(Your assignment)
One number is the full answer: how many lines in the records contain the word "pyautogui"?

(Available records)

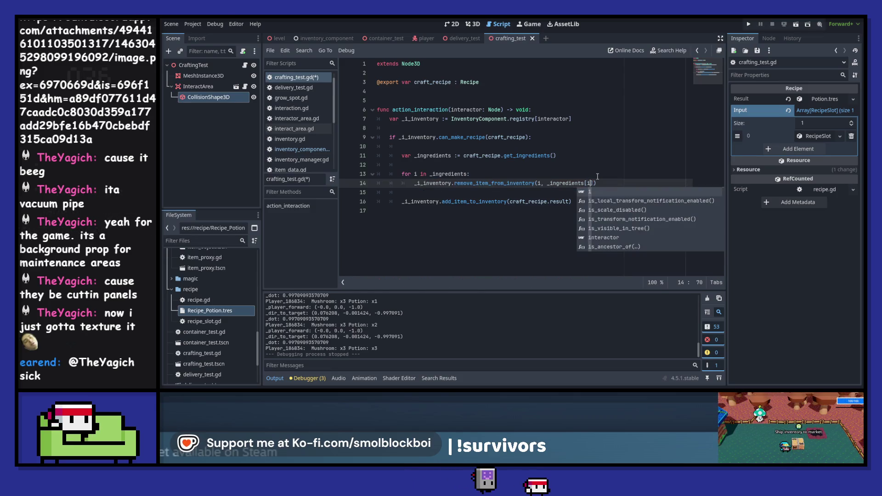
pyautogui.press('Escape')
pyautogui.press('Down')
pyautogui.press('ctrl+s')
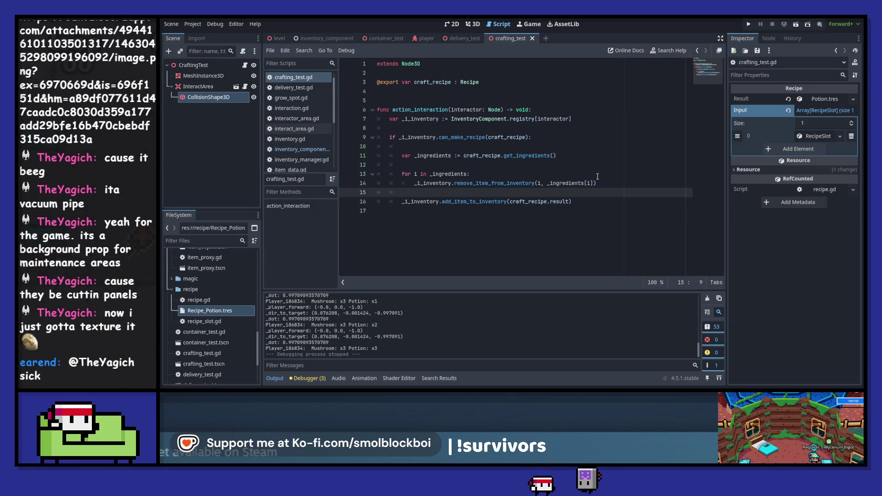
# Run the game, pick up mushrooms, and craft a Potion at the dark orb station.
pyautogui.press('F5')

(Task result)
4